§ **課題**
以下に示す、ぶつかり男についての文章のうち、「ぶつかり男を初めて見た」から「だろうかということであった。」までの部分を、原文のとおり一字も変えずに書き写しなさい。

§ **文書抜粋**
########################################

山下泰平の趣味の方法

これは趣味について考えるブログです

ぶつかり男を初めて見た

駅を歩いていたら前にいた小柄な女性がいきなり後ろ向きにジャンプしてきたので、なんだこいつ頭おかしいのか?って思ったんだけど、よくよく観察してみるとオッさんが女性に突進し、軽く飛ばされてしまったといった状況だった。

無駄に女性にぶつかっていく、ぶつかり男、あるいはぶつかりおじさんの存在は知っていたので、おそらくこれがぶつかりおじさんなのだろうと認識することはできた。そこで正義感の強い私は周囲の人達と協力してオッさんをとっ捕まえ、拷問をして二度と電車に乗れない身体にしてやったというようなスカッとストーリーみたいなのがインターネットだと好まれるが、現実はそれほどドラマチックではない。オッさんは意味の分からないことをブツブツ言いながらそのままどこかに行ってしまい、女性も何事もなかったかのように歩き続けていた。

私が歩きながら考えていたのは、あれが本当にぶつかり男なのだろうかということであった。

もちろん注意したほうが良かったのかな……などといったことも思わなくもなかった。しかしなんだかんだで2秒くらいの出来事だし、かなりの反射神経がないと注意とか不可能だと思われる。人がわりと多くいたのでオッさんをつかまえようと大きなアクションを取ると、私が他人にぶつかって第二のぶつかりおじさんが誕生するだけである。あと女性的にも、他人がワーワー騒いだら余計に不愉快みたいなところもあるんじゃないのかとか、色々なことを考えるんだけど、それよりも強く思ったのが、先にも書いた通り、あれは本当にぶつかりおじさんなのかなといった疑問であった。

########################################

§ **資料データ**
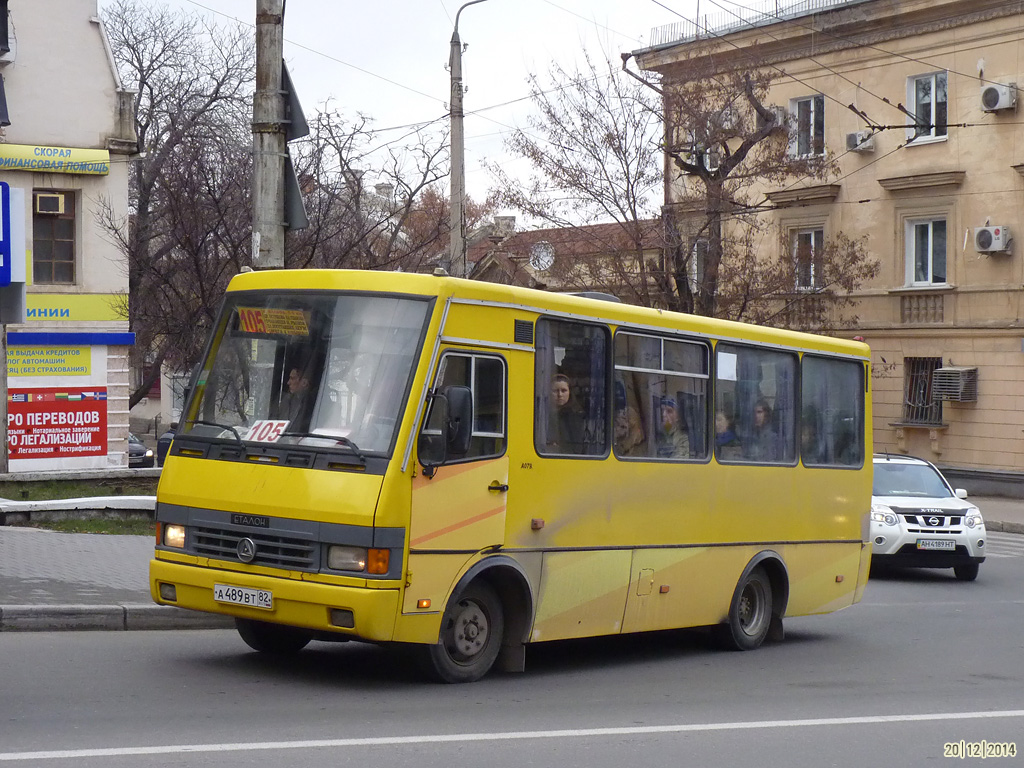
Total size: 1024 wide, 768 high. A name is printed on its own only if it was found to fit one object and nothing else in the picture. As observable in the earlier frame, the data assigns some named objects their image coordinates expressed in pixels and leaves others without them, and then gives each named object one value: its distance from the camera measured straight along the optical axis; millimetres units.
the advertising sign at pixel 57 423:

########################################

§ **解答**
ぶつかり男を初めて見た

駅を歩いていたら前にいた小柄な女性がいきなり後ろ向きにジャンプしてきたので、なんだこいつ頭おかしいのか?って思ったんだけど、よくよく観察してみるとオッさんが女性に突進し、軽く飛ばされてしまったといった状況だった。

無駄に女性にぶつかっていく、ぶつかり男、あるいはぶつかりおじさんの存在は知っていたので、おそらくこれがぶつかりおじさんなのだろうと認識することはできた。そこで正義感の強い私は周囲の人達と協力してオッさんをとっ捕まえ、拷問をして二度と電車に乗れない身体にしてやったというようなスカッとストーリーみたいなのがインターネットだと好まれるが、現実はそれほどドラマチックではない。オッさんは意味の分からないことをブツブツ言いながらそのままどこかに行ってしまい、女性も何事もなかったかのように歩き続けていた。

私が歩きながら考えていたのは、あれが本当にぶつかり男なのだろうかということであった。